----- Data to use -----

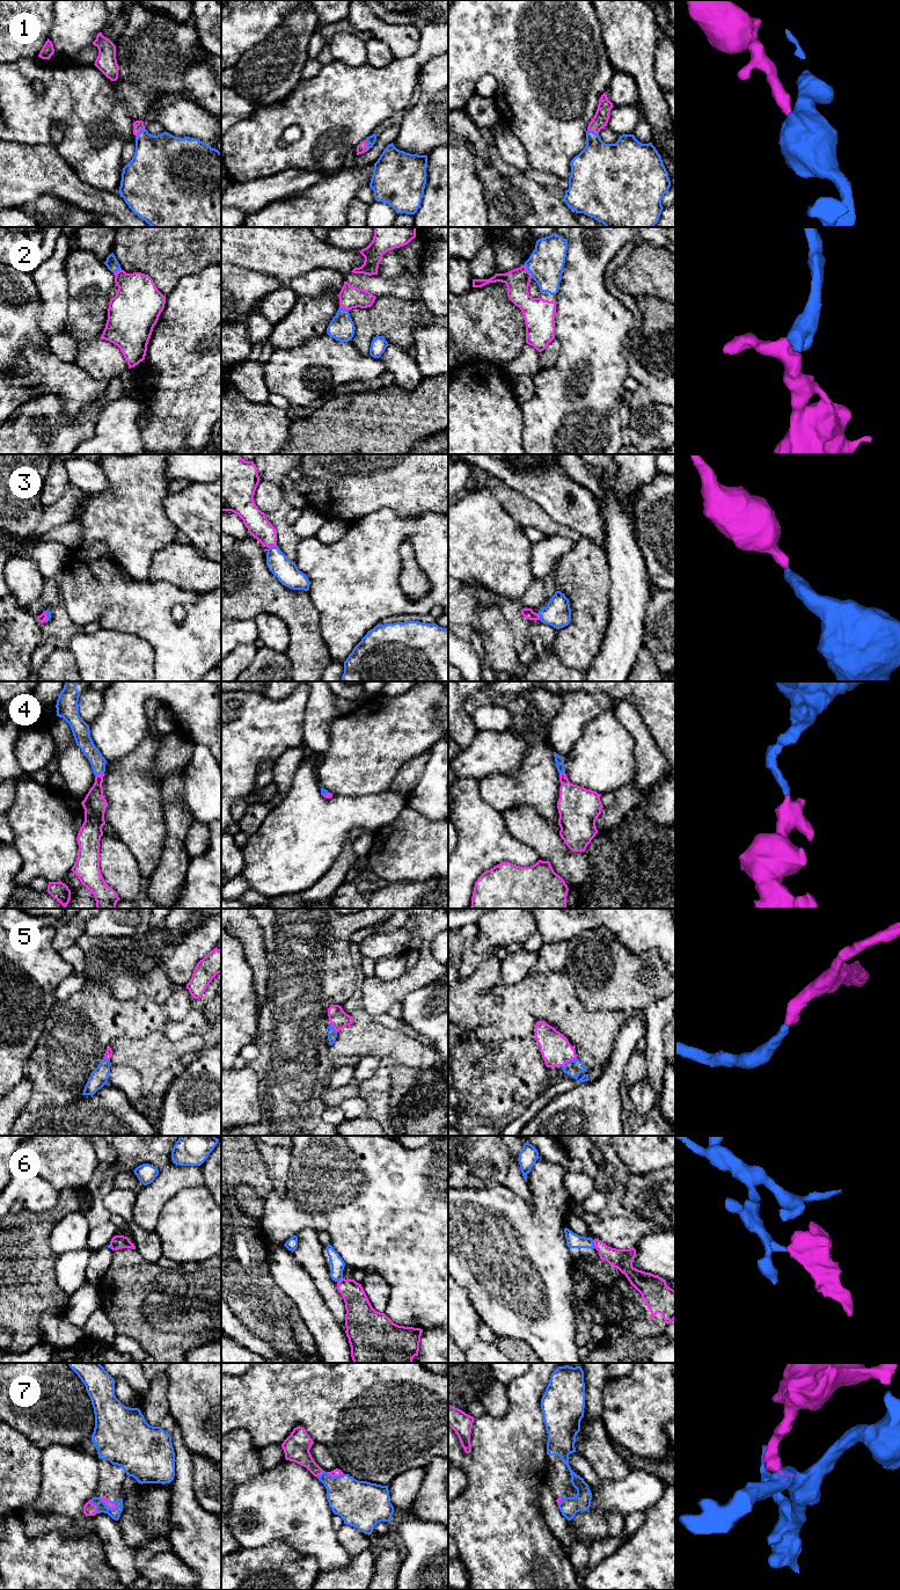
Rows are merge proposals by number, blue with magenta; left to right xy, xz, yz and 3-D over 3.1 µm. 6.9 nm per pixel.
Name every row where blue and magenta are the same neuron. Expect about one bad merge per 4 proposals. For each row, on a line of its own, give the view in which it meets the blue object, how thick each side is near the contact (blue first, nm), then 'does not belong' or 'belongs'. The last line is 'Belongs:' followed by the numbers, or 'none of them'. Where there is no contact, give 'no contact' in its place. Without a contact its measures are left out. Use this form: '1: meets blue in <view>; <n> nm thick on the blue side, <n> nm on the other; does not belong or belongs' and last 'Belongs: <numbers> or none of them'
1: meets blue in xy; 360 nm thick on the blue side, 70 nm on the other; belongs
2: meets blue in yz; 240 nm thick on the blue side, 160 nm on the other; belongs
3: meets blue in xz; 160 nm thick on the blue side, 160 nm on the other; belongs
4: meets blue in xy; 110 nm thick on the blue side, 160 nm on the other; belongs
5: meets blue in yz; 110 nm thick on the blue side, 200 nm on the other; belongs
6: meets blue in yz; 100 nm thick on the blue side, 140 nm on the other; does not belong
7: meets blue in xy; 80 nm thick on the blue side, 50 nm on the other; belongs
Belongs: 1, 2, 3, 4, 5, 7

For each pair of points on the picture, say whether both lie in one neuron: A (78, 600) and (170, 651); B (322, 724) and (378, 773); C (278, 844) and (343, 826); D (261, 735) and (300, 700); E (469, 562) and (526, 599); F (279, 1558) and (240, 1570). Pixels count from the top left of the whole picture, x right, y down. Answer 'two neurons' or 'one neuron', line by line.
A: one neuron
B: two neurons
C: one neuron
D: one neuron
E: two neurons
F: one neuron

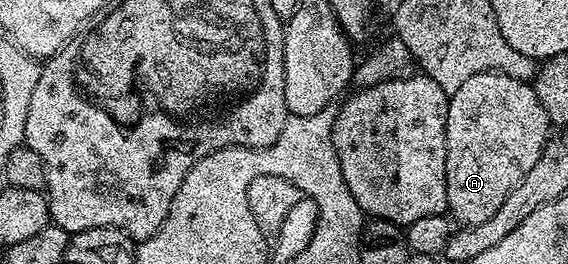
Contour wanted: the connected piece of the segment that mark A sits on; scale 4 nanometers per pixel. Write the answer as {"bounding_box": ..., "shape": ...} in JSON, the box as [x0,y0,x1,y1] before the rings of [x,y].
{"bounding_box":[446,73,550,226],"shape":[[[483,73],[466,79],[458,91],[451,93],[446,115],[446,199],[451,220],[466,226],[490,219],[490,215],[502,207],[506,195],[526,179],[526,171],[538,163],[550,140],[548,129],[550,122],[546,111],[529,82],[501,73]]]}

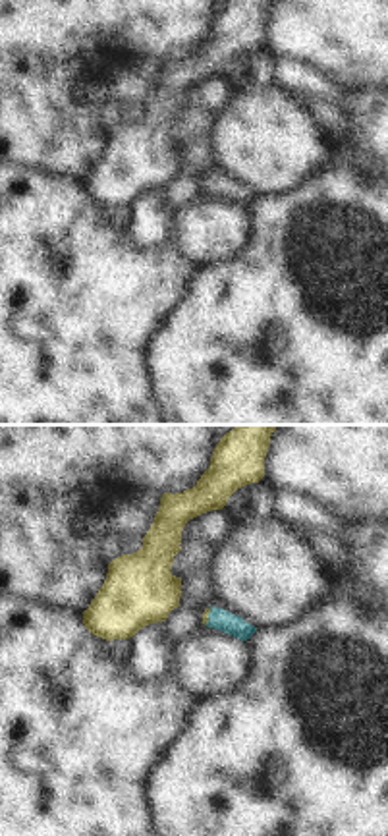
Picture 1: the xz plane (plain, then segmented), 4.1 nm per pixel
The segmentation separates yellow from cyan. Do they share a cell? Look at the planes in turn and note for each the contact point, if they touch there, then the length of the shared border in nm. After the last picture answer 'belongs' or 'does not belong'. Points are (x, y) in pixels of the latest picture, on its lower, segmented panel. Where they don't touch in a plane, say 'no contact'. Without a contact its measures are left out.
meets yellow at (207, 616); contact 80 nm long

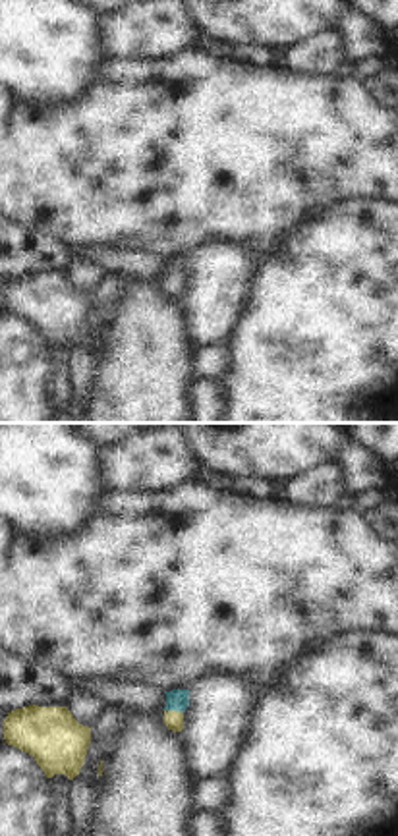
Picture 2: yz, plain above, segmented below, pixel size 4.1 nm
meets yellow at (174, 711); contact 80 nm long

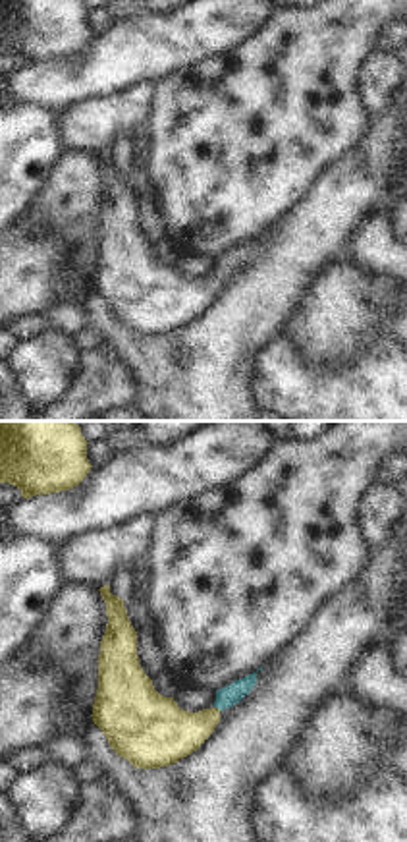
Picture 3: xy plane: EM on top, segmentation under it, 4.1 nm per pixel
meets yellow at (218, 709); contact 40 nm long

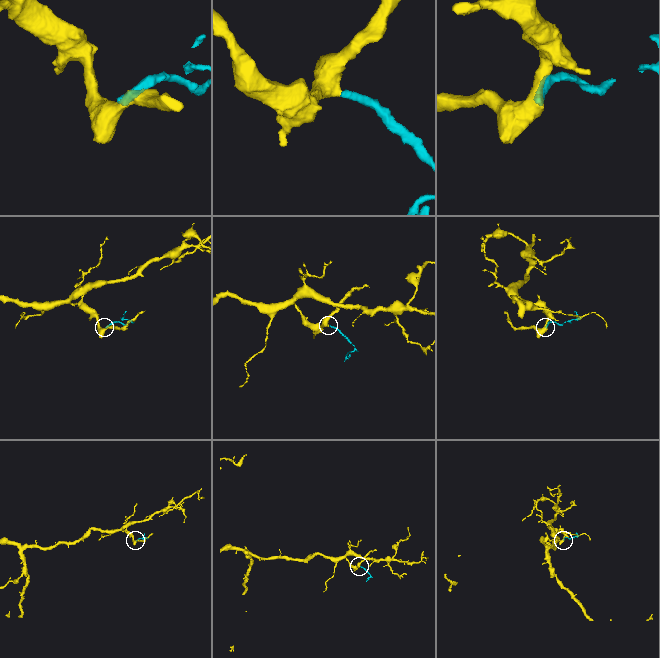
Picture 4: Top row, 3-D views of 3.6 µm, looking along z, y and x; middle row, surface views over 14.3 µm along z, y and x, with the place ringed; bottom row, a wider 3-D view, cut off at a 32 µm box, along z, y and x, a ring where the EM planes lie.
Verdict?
belongs

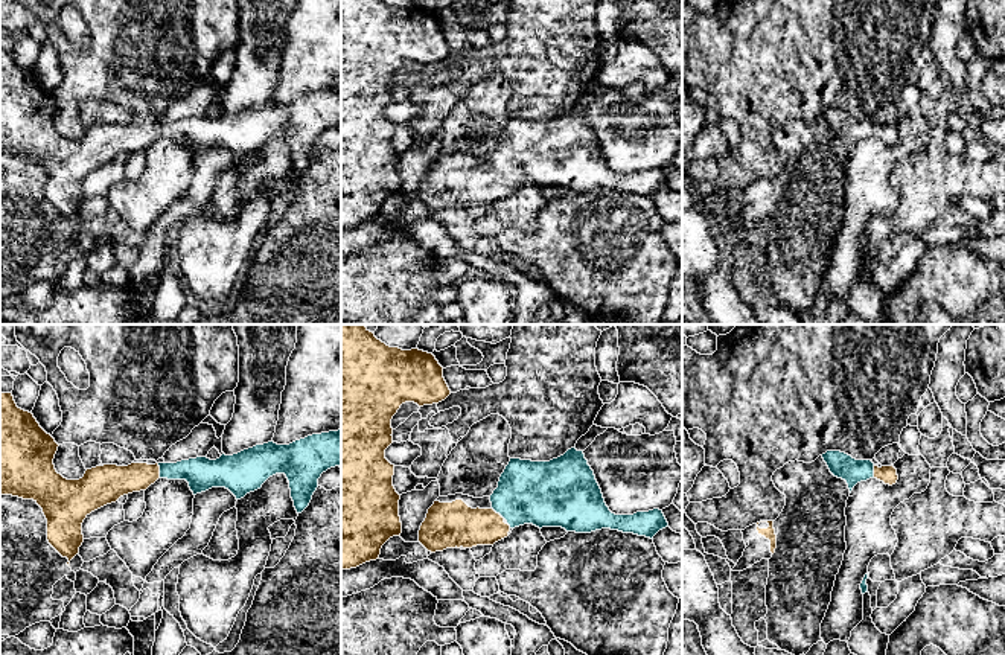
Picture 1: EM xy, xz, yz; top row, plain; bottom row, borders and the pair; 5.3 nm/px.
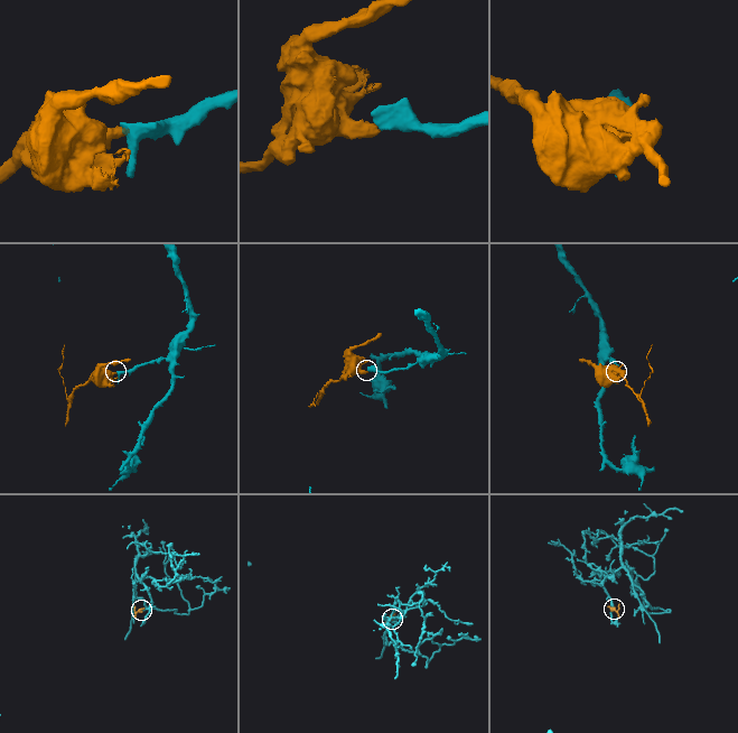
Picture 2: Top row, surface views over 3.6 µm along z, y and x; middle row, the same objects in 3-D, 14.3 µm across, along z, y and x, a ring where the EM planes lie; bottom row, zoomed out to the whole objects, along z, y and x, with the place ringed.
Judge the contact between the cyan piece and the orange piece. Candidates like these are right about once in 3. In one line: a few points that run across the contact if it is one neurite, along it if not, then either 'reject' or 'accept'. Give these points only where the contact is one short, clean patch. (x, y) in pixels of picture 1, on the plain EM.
line xy (201, 133), (195, 130), (160, 130), (114, 140); accept

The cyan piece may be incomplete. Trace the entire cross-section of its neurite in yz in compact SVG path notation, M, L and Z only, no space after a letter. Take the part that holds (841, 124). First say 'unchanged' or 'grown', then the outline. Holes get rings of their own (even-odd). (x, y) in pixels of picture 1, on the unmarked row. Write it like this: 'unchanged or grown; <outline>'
grown; M827 110L822 117L834 136L847 140L850 152L857 142L869 137L877 137L889 145L898 139L897 128L892 123L879 126L871 119L856 119L841 110Z

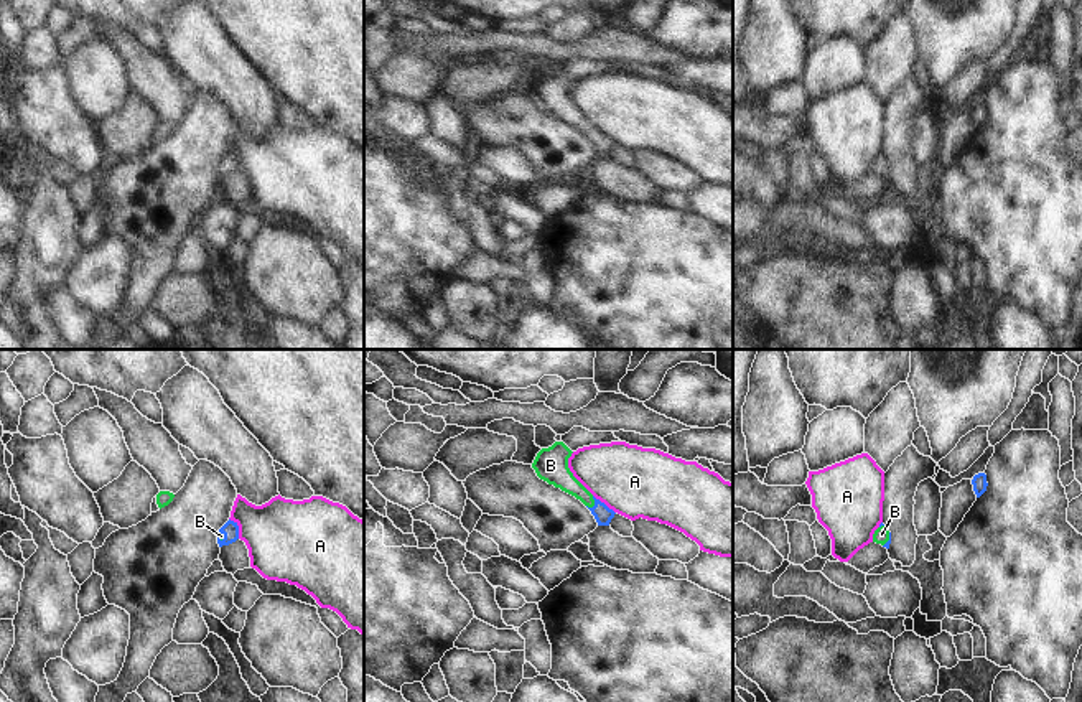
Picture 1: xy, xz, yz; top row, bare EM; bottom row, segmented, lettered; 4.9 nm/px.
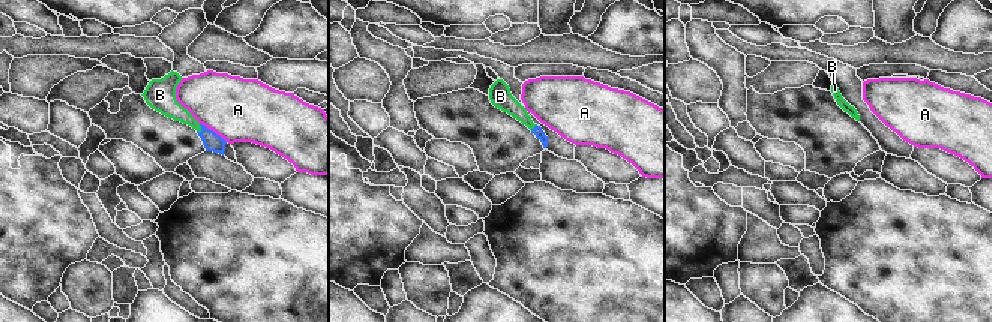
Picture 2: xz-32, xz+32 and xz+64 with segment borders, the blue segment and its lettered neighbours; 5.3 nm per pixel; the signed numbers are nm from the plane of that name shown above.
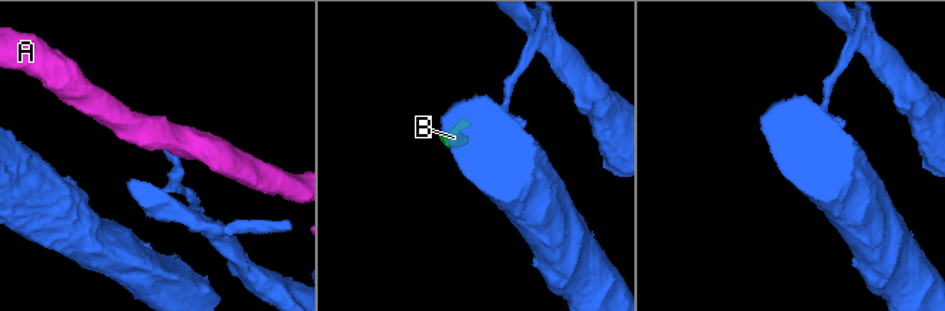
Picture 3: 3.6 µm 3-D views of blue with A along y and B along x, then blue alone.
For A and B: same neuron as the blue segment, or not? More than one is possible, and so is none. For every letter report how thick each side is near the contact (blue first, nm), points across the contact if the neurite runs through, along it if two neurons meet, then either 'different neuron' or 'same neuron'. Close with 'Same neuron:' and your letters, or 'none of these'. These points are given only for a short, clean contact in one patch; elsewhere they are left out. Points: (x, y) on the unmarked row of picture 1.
A: 80/400 nm | different neuron
B: 90/130 nm | across xz (603, 145), (595, 134), (555, 101) | same neuron
Same neuron: B

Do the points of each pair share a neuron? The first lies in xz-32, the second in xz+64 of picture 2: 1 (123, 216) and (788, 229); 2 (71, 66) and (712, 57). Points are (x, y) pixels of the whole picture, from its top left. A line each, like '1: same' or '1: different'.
1: different
2: different

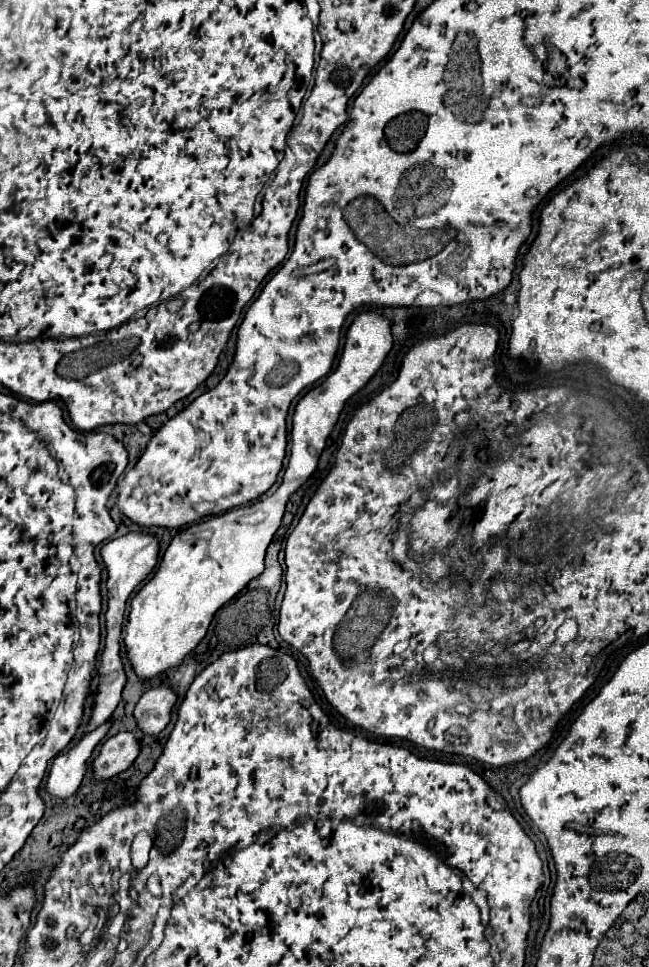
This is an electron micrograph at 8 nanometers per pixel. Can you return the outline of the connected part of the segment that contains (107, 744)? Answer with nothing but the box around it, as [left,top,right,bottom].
[92,733,140,781]

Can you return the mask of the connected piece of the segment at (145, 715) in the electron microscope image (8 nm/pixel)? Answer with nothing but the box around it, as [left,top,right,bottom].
[134,685,176,735]

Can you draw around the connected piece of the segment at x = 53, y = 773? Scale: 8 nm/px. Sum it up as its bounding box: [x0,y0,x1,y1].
[46,721,110,799]

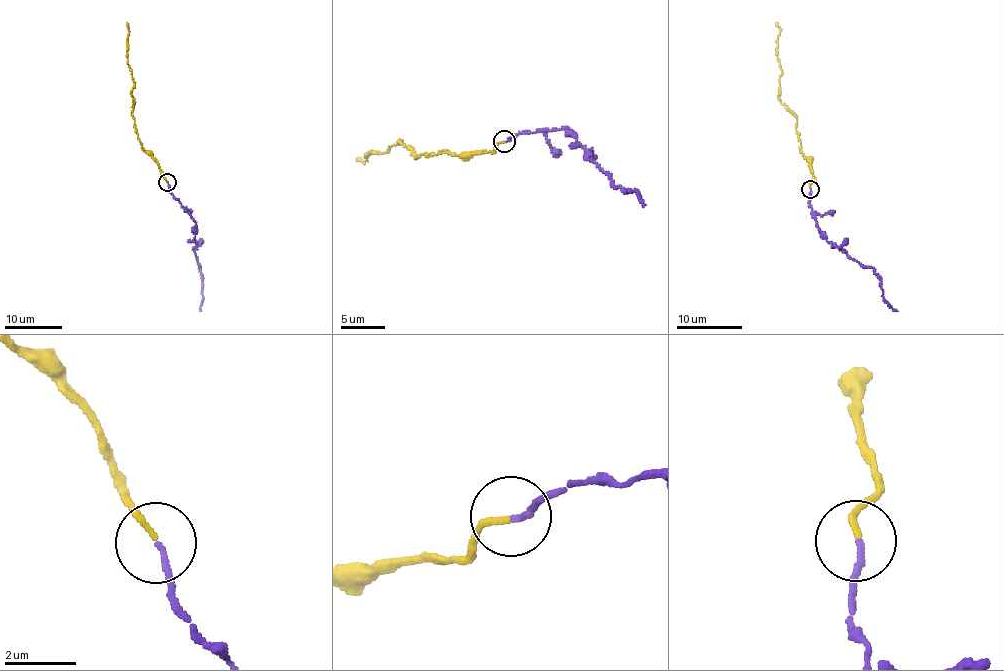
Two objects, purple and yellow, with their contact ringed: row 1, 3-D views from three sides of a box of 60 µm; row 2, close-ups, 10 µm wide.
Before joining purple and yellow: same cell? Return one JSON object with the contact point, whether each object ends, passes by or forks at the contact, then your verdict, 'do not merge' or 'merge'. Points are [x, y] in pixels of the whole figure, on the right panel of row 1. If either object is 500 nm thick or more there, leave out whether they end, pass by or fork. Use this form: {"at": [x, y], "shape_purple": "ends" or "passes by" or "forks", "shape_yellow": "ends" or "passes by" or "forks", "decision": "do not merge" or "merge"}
{"at": [810, 189], "shape_purple": "ends", "shape_yellow": "ends", "decision": "merge"}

-----

Try it: Beginning with the line above that contains "Picture 1: the" and finishing with the line that contains "Picture 2: Top", print those lines exactly and only. Skip all pictures.

Your response:
Picture 1: the xz plane (plain, then segmented), 4.1 nm per pixel
The segmentation separates yellow from cyan. Do they share a cell? Look at the planes in turn and note for each the contact point, if they touch there, then the length of the shared border in nm. After the last picture answer 'belongs' or 'does not belong'. Points are (x, y) in pixels of the latest picture, on its lower, segmented panel. Where they don't touch in a plane, say 'no contact'. Without a contact its measures are left out.
meets yellow at (207, 616); contact 80 nm long

Picture 2: yz, plain above, segmented below, pixel size 4.1 nm
meets yellow at (174, 711); contact 80 nm long

Picture 3: xy plane: EM on top, segmentation under it, 4.1 nm per pixel
meets yellow at (218, 709); contact 40 nm long

Picture 4: Top row, 3-D views of 3.6 µm, looking along z, y and x; middle row, surface views over 14.3 µm along z, y and x, with the place ringed; bottom row, a wider 3-D view, cut off at a 32 µm box, along z, y and x, a ring where the EM planes lie.
Verdict?
belongs

Picture 1: EM xy, xz, yz; top row, plain; bottom row, borders and the pair; 5.3 nm/px.
Picture 2: Top row, surface views over 3.6 µm along z, y and x; middle row, the same objects in 3-D, 14.3 µm across, along z, y and x, a ring where the EM planes lie; bottom row, zoomed out to the whole objects, along z, y and x, with the place ringed.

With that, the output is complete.